Gubernatorial hopeful McCord says he's in best position to unseat Corbett
In the early 1990s, decades before he sought public office, Rob McCord sharpened his interview skills by pitching his most entrepreneurial idea yet.
He sat down with Safeguard Scientifics CEO Pete Musser, a man he describes as “a legend,” and did the unthinkable.
He asked for less money.
“I said, ‘How about I start in 10 months, you pay me 10 percent less, but let me devote 20 percent of my time to do consulting?' ” McCord said. “He said, ‘That was the most bizarre negotiating I ever had.' ”
McCord, a Democrat in his second term as Pennsylvania treasurer, is running in the primary for governor. This, he said, is also an interview.
“I'm in the best position to beat Tom Corbett and in the best position to actually get good work done,” he said. “Those are the two jobs that you're really hiring for.”
In a pack of four candidates in the May 20 primary, McCord is the only candidate who has won a statewide race. He secured endorsements from some of the state's most influential unions, including the American Federation of State, County and Municipal Employees and the political arm of the Pennsylvania State Education Association.
His campaign closed 2013 with about $6 million in hand.
Before entering politics in 2008, McCord took risks of a different sort. He was a venture capitalist in southeastern Pennsylvania, where he founded and led several councils and funds investing in startups. This background, he explained, suits him well for legislative deliberations required by the state's CEO.
“You're dealing with a lot of different industries all at the same time,” he said, “and you're negotiating and selling with wildly different amounts of power per negotiation.”
Investment in education
McCord's main mission, if elected, would be to increase economic security for Pennsylvanians through boosting funding for public education and luring businesses. His platform includes devising a formula to distribute state funding to districts regardless of prosperity, and increasing access to low-cost capital.

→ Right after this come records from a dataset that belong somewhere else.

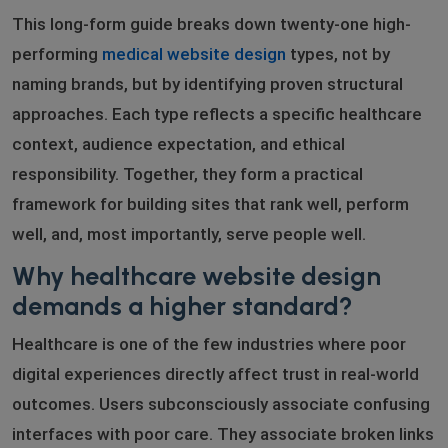
This long-form guide breaks down twenty-one high-
performing
medical website design
types, not by
naming brands, but by identifying proven structural
approaches. Each type reflects a specific healthcare
context, audience expectation, and ethical
responsibility. Together, they form a practical
framework for building sites that rank well, perform
well, and, most importantly, serve people well.
Why healthcare website design
demands a higher standard?
Healthcare is one of the few industries where poor
digital experiences directly affect trust in real-world
outcomes. Users subconsciously associate confusing
interfaces with poor care. They associate broken links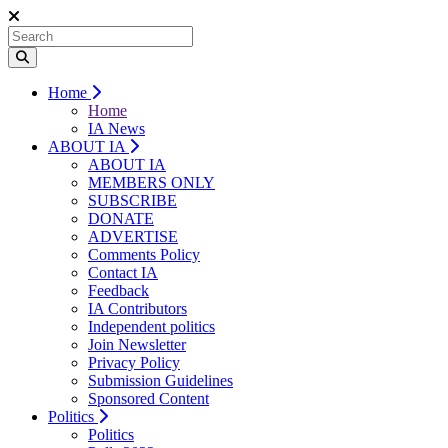
Home
Home
IA News
ABOUT IA
ABOUT IA
MEMBERS ONLY
SUBSCRIBE
DONATE
ADVERTISE
Comments Policy
Contact IA
Feedback
IA Contributors
Independent politics
Join Newsletter
Privacy Policy
Submission Guidelines
Sponsored Content
Politics
Politics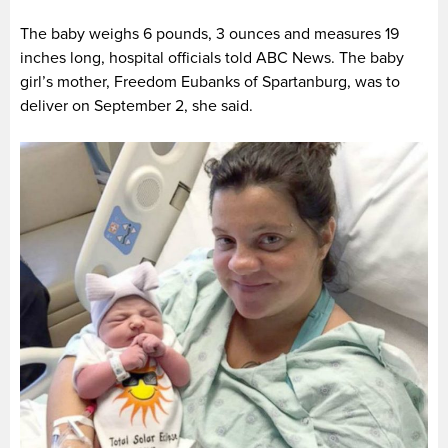
The baby weighs 6 pounds, 3 ounces and measures 19
inches long, hospital officials told ABC News. The baby
girl’s mother, Freedom Eubanks of Spartanburg, was to
deliver on September 2, she said.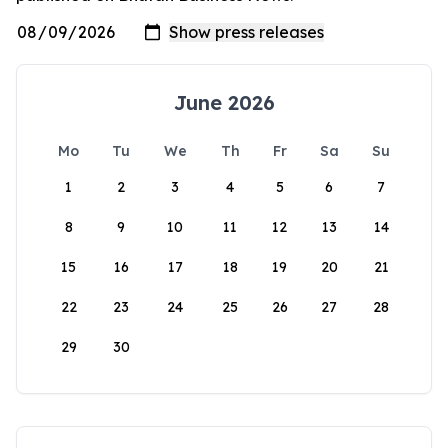
June 2026
Mo
Tu
We
Th
Fr
Sa
Su
1
2
3
4
5
6
7
8
9
10
11
12
13
14
15
16
17
18
19
20
21
22
23
24
25
26
27
28
29
30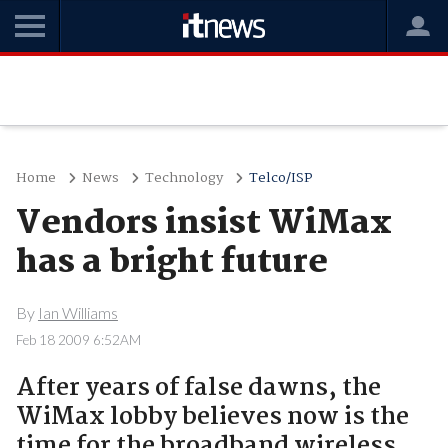
Home
News
Technology
Telco/ISP
Vendors insist WiMax
has a bright future
By
Ian Williams
Feb 18 2009 6:52AM
After years of false dawns, the
WiMax lobby believes now is the
time for the broadband wireless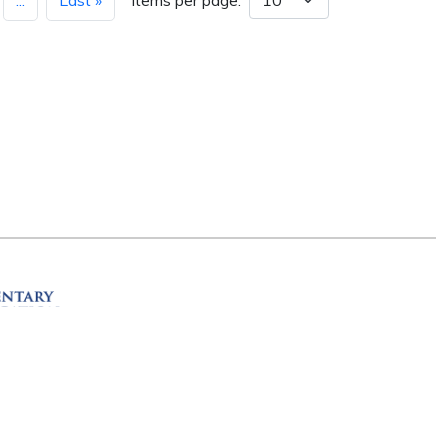
...
Last »
Items per page:
ation
R 72201
erved.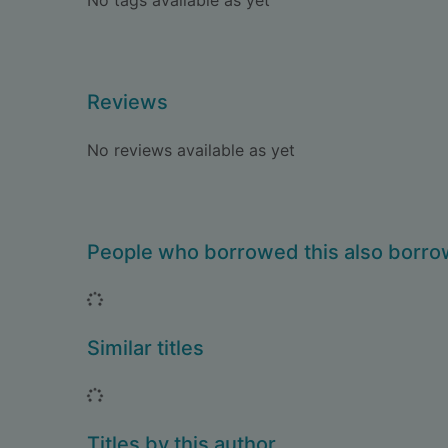
No tags available as yet
Reviews
No reviews available as yet
People who borrowed this also borr
Loading...
Similar titles
Loading...
Titles by this author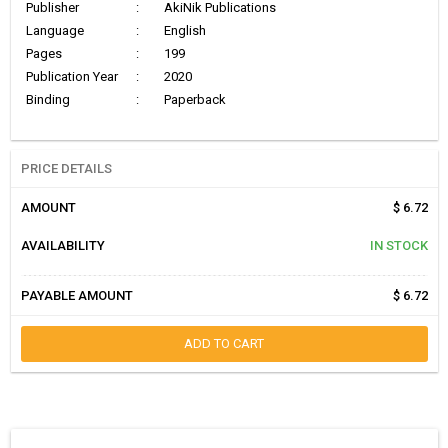
Publisher
:
AkiNik Publications
Language
:
English
Pages
:
199
Publication Year
:
2020
Binding
:
Paperback
PRICE DETAILS
AMOUNT
$ 6.72
AVAILABILITY
IN STOCK
PAYABLE AMOUNT
$ 6.72
ADD TO CART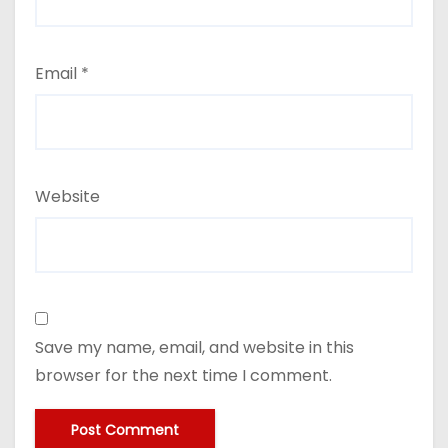
Email
*
Website
Save my name, email, and website in this
browser for the next time I comment.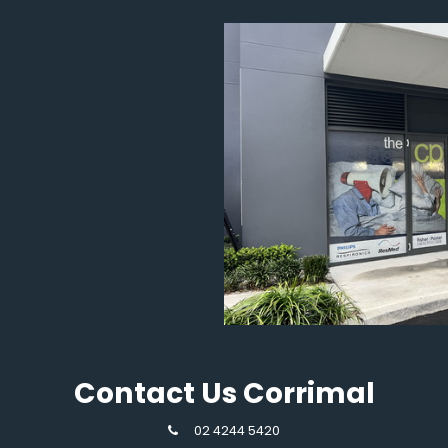
Contact Us Corrimal
02 4244 5420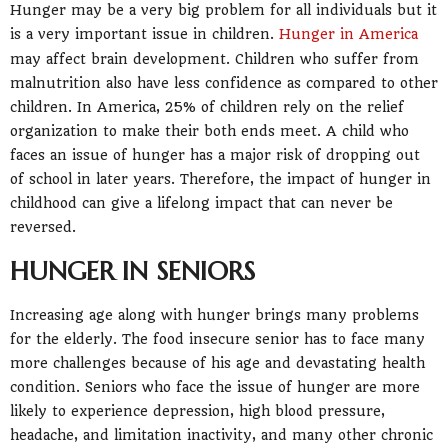
Hunger may be a very big problem for all individuals but it
is a very important issue in children.
Hunger in America
may affect brain development. Children who suffer from
malnutrition also have less confidence as compared to other
children. In America, 25% of children rely on the relief
organization to make their both ends meet. A child who
faces an issue of hunger has a major risk of dropping out
of school in later years. Therefore, the impact of hunger in
childhood can give a lifelong impact that can never be
reversed.
HUNGER IN SENIORS
Increasing age along with hunger brings many problems
for the elderly. The food insecure senior has to face many
more challenges because of his age and devastating health
condition. Seniors who face the issue of hunger are more
likely to experience depression, high blood pressure,
headache, and limitation inactivity, and many other chronic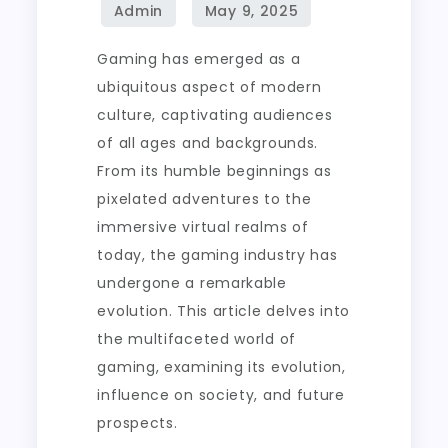
in
Competitive
Gaming has emerged as a
Online
ubiquitous aspect of modern
Matches
culture, captivating audiences
of all ages and backgrounds.
From its humble beginnings as
pixelated adventures to the
immersive virtual realms of
today, the gaming industry has
undergone a remarkable
evolution. This article delves into
the multifaceted world of
gaming, examining its evolution,
influence on society, and future
prospects.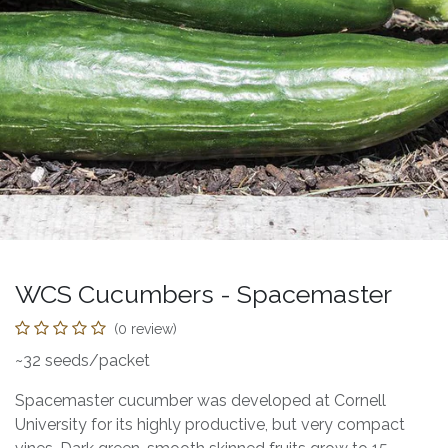
WCS Cucumbers - Spacemaster
(0 review)
~32 seeds/packet
Spacemaster cucumber was developed at Cornell
University for its highly productive, but very compact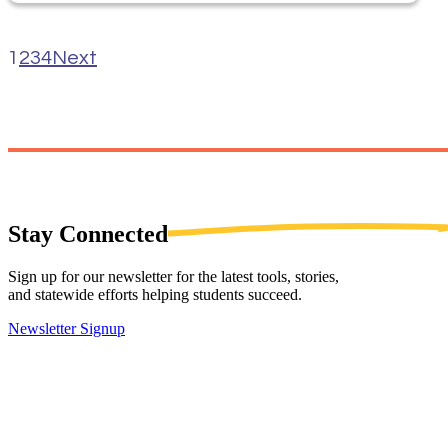
1
2
3
4
Next
Stay
Connected
Sign up for our newsletter for the latest tools, stories,
and statewide efforts helping students succeed.
Newsletter Signup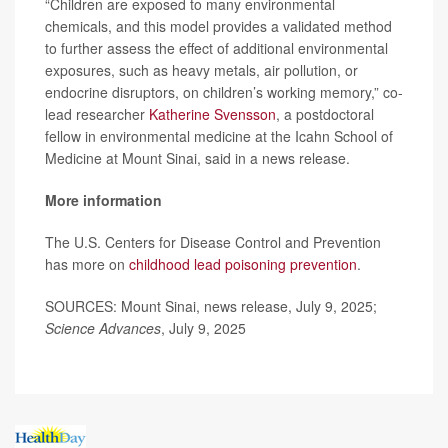
“Children are exposed to many environmental
chemicals, and this model provides a validated method
to further assess the effect of additional environmental
exposures, such as heavy metals, air pollution, or
endocrine disruptors, on children’s working memory,” co-
lead researcher
Katherine Svensson
, a postdoctoral
fellow in environmental medicine at the Icahn School of
Medicine at Mount Sinai, said in a news release.
More information
The U.S. Centers for Disease Control and Prevention
has more on
childhood lead poisoning prevention
.
SOURCES: Mount Sinai, news release, July 9, 2025;
Science Advances
, July 9, 2025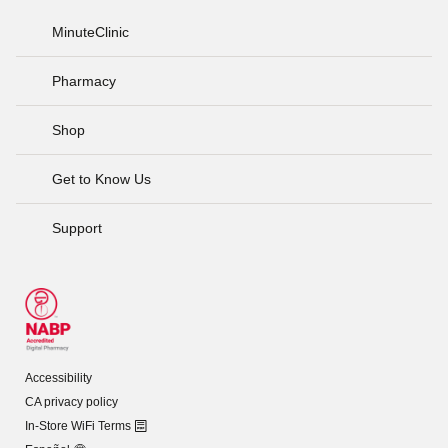
MinuteClinic
Pharmacy
Shop
Get to Know Us
Support
Accessibility
CA privacy policy
In-Store WiFi Terms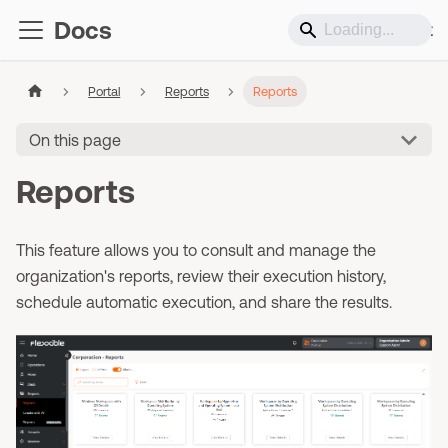
Docs
Support
Portal
Reports
Reports
On this page
Reports
This feature allows you to consult and manage the
organization's reports, review their execution history,
schedule automatic execution, and share the results.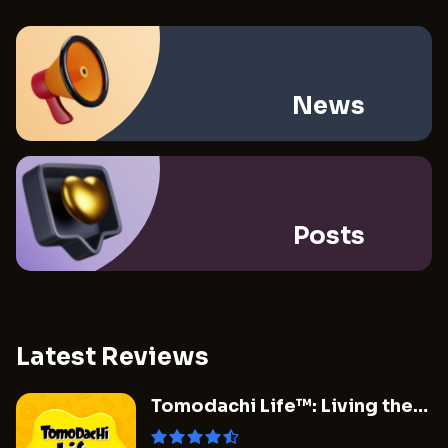
News
Posts
Latest Reviews
Tomodachi Life™: Living the
Dream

While visiting the recently constructed South Fayette Intermediate School, he marveled at its state-of-the-art layout, design and curriculum.
“In a blink assessment,” the school is the model the state should aim for, he said. But he asked Superintendent Billie Rondinelli if the project came in under budget, what research they use and what assessments are used to benchmark student progress.
Then he introduced himself to students, trading business cards for high fives inside a third-grade art and technology studio.
After the school visit, McCord stopped at the manufacturing hub TechShop in Bakery Square. He chatted with artists and entrepreneurs about 3-D laser printing capabilities and how steel craftsmen earn a living.
His tailored, checkered suit and pocket square clashed with the assembled hoodies and Converse sneakers, but he embraced the atmosphere. “I like the dress code here,” he said.
During endorsement interviews, McCord's energy and attention to detail resonated with PSEA President Mike Crossey.
“One thing that impresses me tremendously about Rob is he sees education as an investment,” Crossey said. “He sees the connection between education and employment and social services.”
McCord's campaign narrative focuses on his upbringing, noting he was “rescued by public education.” His parents divorced when his father began battling alcoholism. His mother, a teacher, raised her two sons. Though he was an undiagnosed dyslexic as a child, McCord earned entrance to Harvard University. There he studied economics and met Leigh, his wife of 35 years. He went on to earn a master's degree in business administration from the Wharton School of the University of Pennsylvania.
Wayne Kimmel was one of three founders of Eastern Technology Fund outside Philadelphia with McCord in the late 1990s. He remembers McCord as the “conductor,” effusive and at ease in a boardroom or with workers on site. McCord displayed a vision unique among others in the trade, he said.
“There are very few altruistic venture capitalists,” Kimmel said. “There are very few people who truly care about society and who think bigger than just making money.”
As treasurer, McCord has criticized the Corbett administration, including its push to privatize management of the Pennsylvania Lottery. That stance rallied support among largely anti-Corbett coalitions, such as AFSCME, whose members include lottery employees.
Pennsylvania Republicans cast as political pandering McCord's comments on issues such as the lottery and higher education funding. Republicans accused McCord of blurring the line between policy and politics, and called his statements taxpayer-funded campaigning.
“At such a critical economic time in our commonwealth's history, Rob McCord should be focused on protecting our taxpayers' dollars, not using them for his political gain,” said Pennsylvania GOP spokeswoman Megan Sweeney.
McCord disagrees with the notion that he would use the Treasury to make a bid for higher office. He points to accomplishments of the past six years, such as improving performance of the Pennsylvania 529 College Savings Plan and unclaimed property program, coupled with a 23 percent reduction in staff.
As he prepares for the biggest interview of his career, McCord hopes voters will respond well to his record as someone who has met a payroll, and his personal story. He touts his elected experience as someone who has “battled Tom Corbett and won.”
“That blend is something, I think, people are going to want to hire.”